Dozens of pro-life public figures and movement leaders gathered behind the rally stage, speaking most frequently of the hope embodied by the new administration.

Daleiden told National Review that the Trump administration gives pro-life people reason to expect the demise of the abortion industry. “It’s a historic moment that I think we now have the opportunity to enact the sorts of commonsense, consensus pro-life policies that the vast majority of Americans say they want,” he said.

Judging from the groups within today’s crowd, Daleiden is correct. The March for Life has always been a highly inclusive event, with Feminists for Life and Atheists Against Abortion standing shoulder to shoulder with Catholic priests and nuns, Protestant ministers, and rabbis.

And NFL players, too, for that matter: Baltimore Ravens tight end Benjamin Watson was one of the featured speakers at Friday’s rally, and he chatted with National Review for a moment before heading on stage. “Any time I can advocate for life — whether it’s pre-born, whether it’s post-born, whatever it is — I want to stand for life and for those who can’t stand for themselves,” he said.

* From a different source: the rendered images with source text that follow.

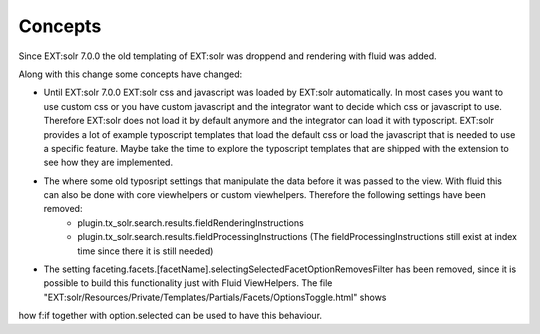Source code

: ========
Concepts
========

Since EXT:solr 7.0.0 the old templating of EXT:solr was droppend and rendering with fluid was added.

Along with this change some concepts have changed:

* Until EXT:solr 7.0.0 EXT:solr css and javascript was loaded by EXT:solr automatically. In most cases you want to use custom css or you have custom javascript and the integrator want to decide which css or javascript to use. Therefore EXT:solr does not load it by default anymore and the integrator can load it with typoscript. EXT:solr provides a lot of example typoscript templates that load the default css or load the javascript that is needed to use a specific feature. Maybe take the time to explore the typoscript templates that are shipped with the extension to see how they are implemented.

* The where some old typosript settings that manipulate the data before it was passed to the view. With fluid this can also be done with core viewhelpers or custom viewhelpers. Therefore the following settings have been removed:
    * plugin.tx_solr.search.results.fieldRenderingInstructions
    * plugin.tx_solr.search.results.fieldProcessingInstructions (The fieldProcessingInstructions still exist at index time since there it is still needed)

* The setting faceting.facets.[facetName].selectingSelectedFacetOptionRemovesFilter has been removed, since it is possible to build this functionality just with Fluid ViewHelpers. The file "EXT:solr/Resources/Private/Templates/Partials/Facets/OptionsToggle.html" shows
how f:if together with option.selected can be used to have this behaviour.
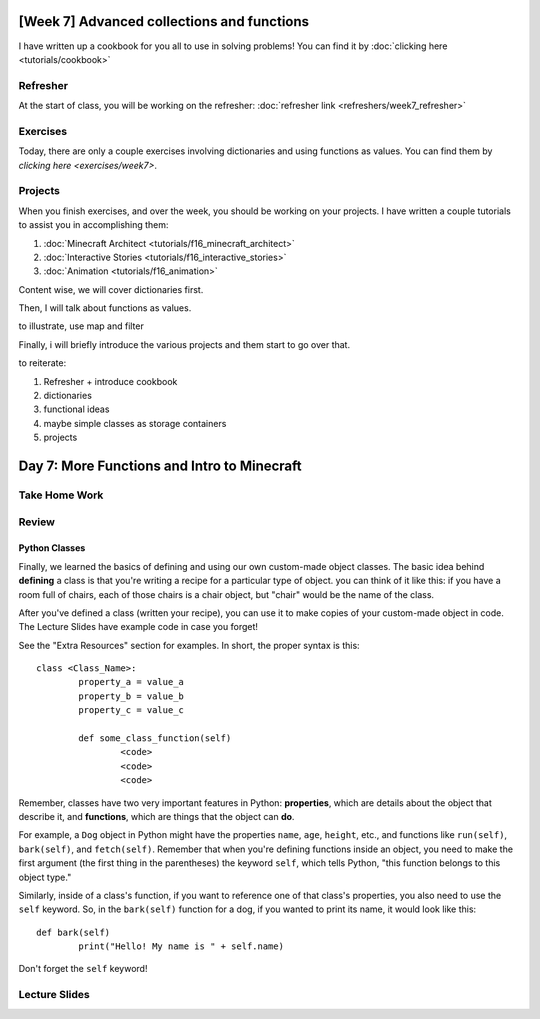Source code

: [Week 7] Advanced collections and functions
===========================================

I have written up a cookbook for you all to use in solving problems!
You can find it by :doc:`clicking here <tutorials/cookbook>`

Refresher
---------

At the start of class, you will be working on the refresher:
:doc:`refresher link <refreshers/week7_refresher>`

Exercises
---------

Today, there are only a couple exercises involving dictionaries and using functions as values.
You can find them by `clicking here <exercises/week7>`.

Projects
--------

When you finish exercises, and over the week, you should be working on your projects.
I have written a couple tutorials to assist you in accomplishing them:

1. :doc:`Minecraft Architect <tutorials/f16_minecraft_architect>`
2. :doc:`Interactive Stories <tutorials/f16_interactive_stories>`
3. :doc:`Animation <tutorials/f16_animation>`



Content wise, we will cover dictionaries first.

Then, I will talk about functions as values.

to illustrate, use map and filter


Finally, i will briefly introduce the various projects and them start to go over that.


to reiterate:

1. Refresher + introduce cookbook
2. dictionaries
3. functional ideas
4. maybe simple classes as storage containers
5. projects









Day 7: More Functions and Intro to Minecraft
=============================================

Take Home Work
--------------



Review
------



Python Classes
**************
Finally, we learned the basics of defining and using our own custom-made object classes. The basic idea behind **defining** a class is that you're writing a recipe for a particular type of object. you can think of it like this: if you have a room full of chairs, each of those chairs is a chair object, but "chair" would be the name of the class.

After you've defined a class (written your recipe), you can use it to make copies of your custom-made object in code. The Lecture Slides have example code in case you forget!

See the "Extra Resources" section for examples. In short, the proper syntax is this:
::
	class <Class_Name>:
		property_a = value_a
		property_b = value_b
		property_c = value_c

		def some_class_function(self)
			<code>
			<code>
			<code>

Remember, classes have two very important features in Python: **properties**, which are details about the object that describe it, and **functions**, which are things that the object can **do**.

For example, a ``Dog`` object in Python might have the properties ``name``, ``age``, ``height``, etc., and functions like ``run(self)``, ``bark(self)``, and ``fetch(self)``. Remember that when you're defining functions inside an object, you need to make the first argument (the first thing in the parentheses) the keyword ``self``, which tells Python, "this function belongs to this object type."

Similarly, inside of a class's function, if you want to reference one of that class's properties, you also need to use the ``self`` keyword. So, in the ``bark(self)`` function for a dog, if you wanted to print its name, it would look like this:
::
	def bark(self)
		print("Hello! My name is " + self.name)

Don't forget the ``self`` keyword!


Lecture Slides
--------------

.. raw:: html

    <iframe src="https://docs.google.com/presentation/d/1NN_ABGEUyzSj3ntAICFilRvRDkJhXz7qn75RWlCI5uE/embed?start=false&loop=false&delayms=3000" frameborder="0" width="960" height="569" allowfullscreen="true" mozallowfullscreen="true" webkitallowfullscreen="true"></iframe>
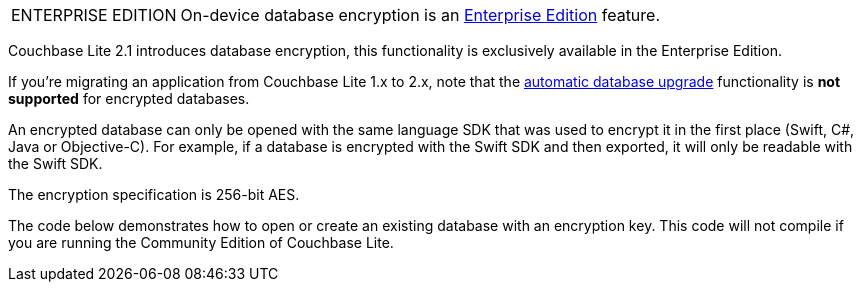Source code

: [IMPORTANT, caption="ENTERPRISE EDITION"]
====
On-device database encryption is an link:https://www.couchbase.com/downloads[Enterprise Edition] feature.
====

Couchbase Lite 2.1 introduces database encryption, this functionality is exclusively available in the Enterprise Edition.

If you're migrating an application from Couchbase Lite 1.x to 2.x, note that the xref:#database-upgrade[automatic database upgrade] functionality is *not supported* for encrypted databases.

An encrypted database can only be opened with the same language SDK that was used to encrypt it in the first place (Swift, C#, Java or Objective-C). For example, if a database is encrypted with the Swift SDK and then exported, it will only be readable with the Swift SDK.

The encryption specification is 256-bit AES.

The code below demonstrates how to open or create an existing database with an encryption key. This code will not compile if you are running the Community Edition of Couchbase Lite.
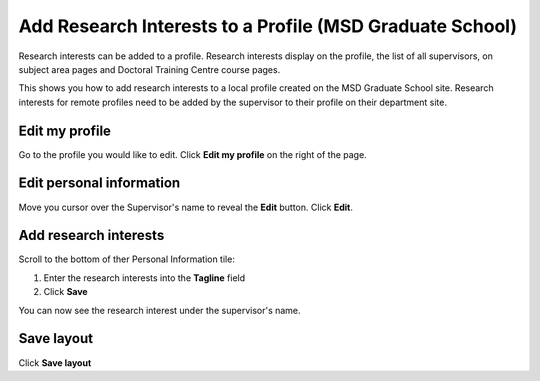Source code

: Add Research Interests to a Profile (MSD Graduate School)
=========================================================

Research interests can be added to a profile. Research interests display on the profile, the list of all supervisors, on subject area pages and Doctoral Training Centre course pages. 

This shows you how to add research interests to a local profile created on the MSD Graduate School site. Research interests for remote profiles need to be added by the supervisor to their profile on their department site. 

Edit my profile
---------------

.. image:: images/add-a-supervisor-s-research-interests-to-their-profile/edit-my-profile.png
   :alt: 
   :height: 267px
   :width: 299px
   :align: center


Go to the profile you would like to edit. Click **Edit my profile** on the right of the page. 

Edit personal information
-------------------------

.. image:: images/add-a-supervisor-s-research-interests-to-their-profile/edit-personal-information.png
   :alt: 
   :height: 229px
   :width: 432px
   :align: center


Move you cursor over the Supervisor's name to reveal the **Edit** button. Click **Edit**. 

Add research interests
----------------------

.. image:: images/add-a-supervisor-s-research-interests-to-their-profile/add-research-interests.png
   :alt: 
   :height: 247px
   :width: 784px
   :align: center


Scroll to the bottom of ther Personal Information tile:

#. Enter the research interests into the **Tagline** field
#. Click **Save**

.. image:: images/add-a-supervisor-s-research-interests-to-their-profile/d435d6ec-4816-4b67-ba60-790c2b960e00.png
   :alt: 
   :height: 304px
   :width: 447px
   :align: center


You can now see the research interest under the supervisor's name. 

Save layout
-----------

.. image:: images/add-a-supervisor-s-research-interests-to-their-profile/save-layout.png
   :alt: 
   :height: 253px
   :width: 359px
   :align: center


Click **Save layout**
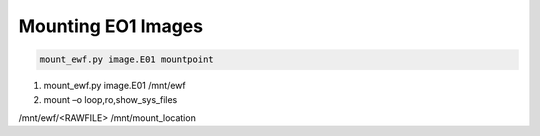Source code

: Mounting EO1 Images
-------------------
.. code-block:: html

    mount_ewf.py image.E01 mountpoint

1. mount_ewf.py image.E01 /mnt/ewf
2. mount –o loop,ro,show_sys_files

/mnt/ewf/<RAWFILE> /mnt/mount_location
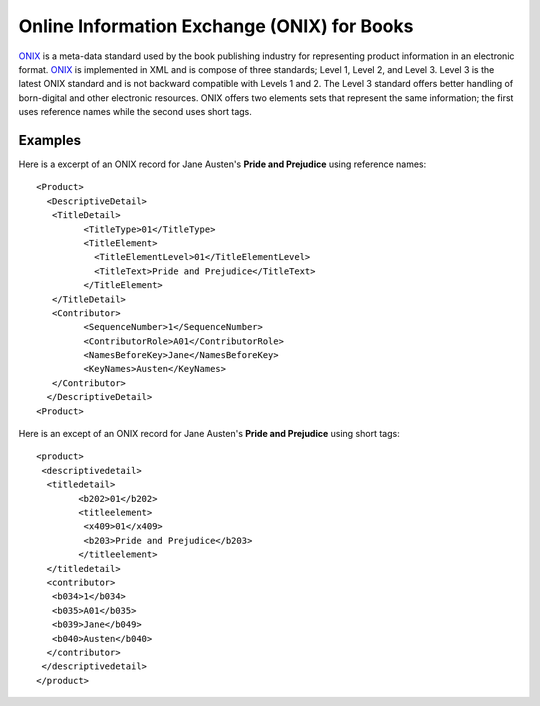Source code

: ============================================
Online Information Exchange (ONIX) for Books
============================================
`ONIX`_ is a meta-data standard used by the book publishing industry
for representing product information in an electronic format. `ONIX`_
is implemented in XML and is compose of three standards; Level 1, 
Level 2, and Level 3. Level 3 is the latest ONIX standard and is not
backward compatible with Levels 1 and 2. The Level 3 standard offers
better handling of born-digital and other electronic resources. ONIX
offers two elements sets that represent the same information; the first
uses reference names while the second uses short tags. 

Examples
--------
Here is a excerpt of an ONIX record for Jane Austen's 
**Pride and Prejudice** using reference names::

	<Product>
	  <DescriptiveDetail>
	   <TitleDetail>
		 <TitleType>01</TitleType>
		 <TitleElement>
		   <TitleElementLevel>01</TitleElementLevel>
		   <TitleText>Pride and Prejudice</TitleText>
		 </TitleElement>
	   </TitleDetail>
	   <Contributor>
		 <SequenceNumber>1</SequenceNumber>
		 <ContributorRole>A01</ContributorRole>
		 <NamesBeforeKey>Jane</NamesBeforeKey>
		 <KeyNames>Austen</KeyNames>
	   </Contributor>
	  </DescriptiveDetail>
	<Product>
	
Here is an except of an ONIX record for Jane Austen's 
**Pride and Prejudice** using short tags::

	<product>
	 <descriptivedetail>
	  <titledetail>
		<b202>01</b202>
		<titleelement>
		 <x409>01</x409>
		 <b203>Pride and Prejudice</b203>
		</titleelement>
	  </titledetail>
	  <contributor>
	   <b034>1</b034>
	   <b035>A01</b035>
	   <b039>Jane</b049>
	   <b040>Austen</b040>
	  </contributor>
	 </descriptivedetail>
	</product>
	
.. _ONIX: http://www.bisg.org/what-we-do-21-15-onix-for-books.php   
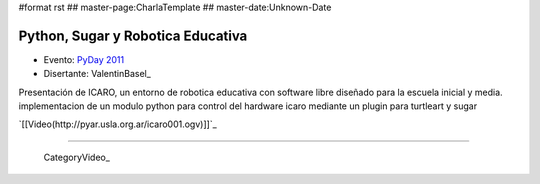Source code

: #format rst
## master-page:CharlaTemplate
## master-date:Unknown-Date

Python, Sugar y Robotica Educativa
==================================

* Evento: `PyDay 2011`_

* Disertante: ValentinBasel_

.. * Presentación: 

.. [[attachment:nombreadjunto ]] ##Link al archivo adjunto o pagina externa 

.. * Código: 

.. [[attachment:nombreadjunto ]] ##Link al archivo adjunto o pagina externa 

Presentación de ICARO, un entorno de robotica educativa con software libre diseñado para la escuela inicial y media. implementacion de un modulo python para control del hardware icaro mediante un plugin para turtleart y sugar

`[[Video(http://pyar.usla.org.ar/icaro001.ogv)]]`_   

.. Puto el que lee

-------------------------

 CategoryVideo_

.. ############################################################################

.. _PyDay 2011: Eventos/PyDay/2011/Cordoba

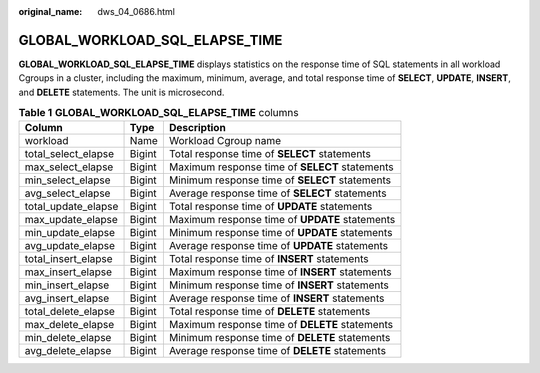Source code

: :original_name: dws_04_0686.html

.. _dws_04_0686:

GLOBAL_WORKLOAD_SQL_ELAPSE_TIME
===============================

**GLOBAL_WORKLOAD_SQL_ELAPSE_TIME** displays statistics on the response time of SQL statements in all workload Cgroups in a cluster, including the maximum, minimum, average, and total response time of **SELECT**, **UPDATE**, **INSERT**, and **DELETE** statements. The unit is microsecond.

.. table:: **Table 1** **GLOBAL_WORKLOAD_SQL_ELAPSE_TIME** columns

   +---------------------+--------+------------------------------------------------+
   | Column              | Type   | Description                                    |
   +=====================+========+================================================+
   | workload            | Name   | Workload Cgroup name                           |
   +---------------------+--------+------------------------------------------------+
   | total_select_elapse | Bigint | Total response time of **SELECT** statements   |
   +---------------------+--------+------------------------------------------------+
   | max_select_elapse   | Bigint | Maximum response time of **SELECT** statements |
   +---------------------+--------+------------------------------------------------+
   | min_select_elapse   | Bigint | Minimum response time of **SELECT** statements |
   +---------------------+--------+------------------------------------------------+
   | avg_select_elapse   | Bigint | Average response time of **SELECT** statements |
   +---------------------+--------+------------------------------------------------+
   | total_update_elapse | Bigint | Total response time of **UPDATE** statements   |
   +---------------------+--------+------------------------------------------------+
   | max_update_elapse   | Bigint | Maximum response time of **UPDATE** statements |
   +---------------------+--------+------------------------------------------------+
   | min_update_elapse   | Bigint | Minimum response time of **UPDATE** statements |
   +---------------------+--------+------------------------------------------------+
   | avg_update_elapse   | Bigint | Average response time of **UPDATE** statements |
   +---------------------+--------+------------------------------------------------+
   | total_insert_elapse | Bigint | Total response time of **INSERT** statements   |
   +---------------------+--------+------------------------------------------------+
   | max_insert_elapse   | Bigint | Maximum response time of **INSERT** statements |
   +---------------------+--------+------------------------------------------------+
   | min_insert_elapse   | Bigint | Minimum response time of **INSERT** statements |
   +---------------------+--------+------------------------------------------------+
   | avg_insert_elapse   | Bigint | Average response time of **INSERT** statements |
   +---------------------+--------+------------------------------------------------+
   | total_delete_elapse | Bigint | Total response time of **DELETE** statements   |
   +---------------------+--------+------------------------------------------------+
   | max_delete_elapse   | Bigint | Maximum response time of **DELETE** statements |
   +---------------------+--------+------------------------------------------------+
   | min_delete_elapse   | Bigint | Minimum response time of **DELETE** statements |
   +---------------------+--------+------------------------------------------------+
   | avg_delete_elapse   | Bigint | Average response time of **DELETE** statements |
   +---------------------+--------+------------------------------------------------+
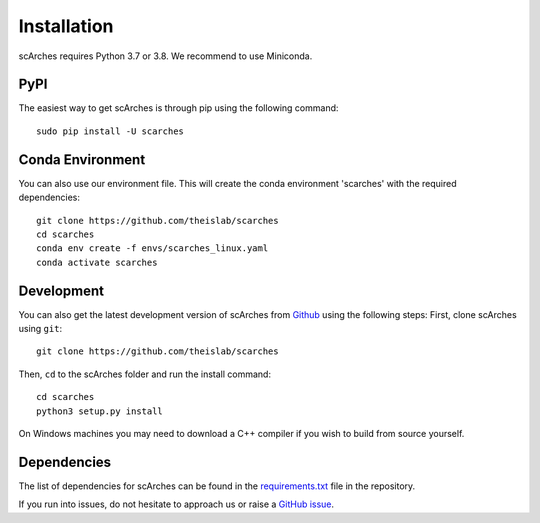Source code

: Installation
============


scArches requires Python 3.7 or 3.8. We recommend to use Miniconda.

PyPI
--------


The easiest way to get scArches is through pip using the following command::

    sudo pip install -U scarches


Conda Environment
---------------------


You can also use our environment file. This will create the conda environment 'scarches' with
the required dependencies::

    git clone https://github.com/theislab/scarches
    cd scarches
    conda env create -f envs/scarches_linux.yaml
    conda activate scarches


Development
---------------

You can also get the latest development version of scArches from `Github <https://github.com/theislab/scarches/>`_ using the following steps:
First, clone scArches using ``git``::

    git clone https://github.com/theislab/scarches


Then, ``cd`` to the scArches folder and run the install command::

    cd scarches
    python3 setup.py install

On Windows machines you may need to download a C++ compiler if you wish to build from source yourself.

Dependencies
------------

The list of dependencies for scArches can be found in the `requirements.txt <https://github.com/theislab/scarches/blob/master/docs/requirements.txt>`_ file in the repository.

If you run into issues, do not hesitate to approach us or raise a `GitHub issue <https://github.com/theislab/scarches/issues/new/choose>`_.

If there was a theme this year, it was “hope.” Jonathan Darnel, a Northern Virginia resident and pro-life activist, said it is incumbent on pro-life people to continue doing everything they can to end abortion in the U.S. “We say it’s murder, but we don’t act like it,” he told National Review, holding up a twelve-by-four-foot banner that reads, “Be honest: If abortion killed born kids, wouldn’t we fight harder?”

Rather than seeking out pro-choice individuals, Darnel sees his mission as encouraging people who are already pro-life to become as active in the movement as they possibly can. “It should radically change your regular life as long as it’s legal,” he said.

Kansas governor Sam Brownback sounded hopeful, too. “The video evidence against Planned Parenthood is so significant and their defense, I believe, so weak, in that they say nobody else can provide these services, the non-abortion services that we provide,” he said. “But others can, and this is now documented. We’ve gone through this in our state.”

Three pro-life politicians, representatives Chris Smith and Mia Love and Senator Joni Ernst, also spoke at the rally. Love’s address was particularly poignant, as she tearfully spoke about how her parents chose not to abort her.

“I am certain that this couple would never have thought that that child would become the first black, female Republican ever elected to Congress,” she declared. Love spoke eloquently about the limitless potential each child has:

That child may become a friend that saves a peer from suicide, or a mom who strengthens her family, or a neighbor who volunteers and eradicates hunger, or a teacher who inspires a struggling student. Every time we kill a child through abortion, we kill our potential. Every time we kill a child, we — all of us — suffer. We lose a little of ourselves and a whole lot of our future.

Perhaps Love’s remarks best encapsulate the perpetual hope of the pro-life movement: hope for a future free of the horrific violence of abortion, hope for each mother to embrace the child within her, hope for the potential and promise of every unborn life. It is this hope that impels thousands to travel here to stand in the snow and wind and rain every January, and it is this hope that fuels their joyful belief that they will one day bring an end to the brutal practice of abortion in America.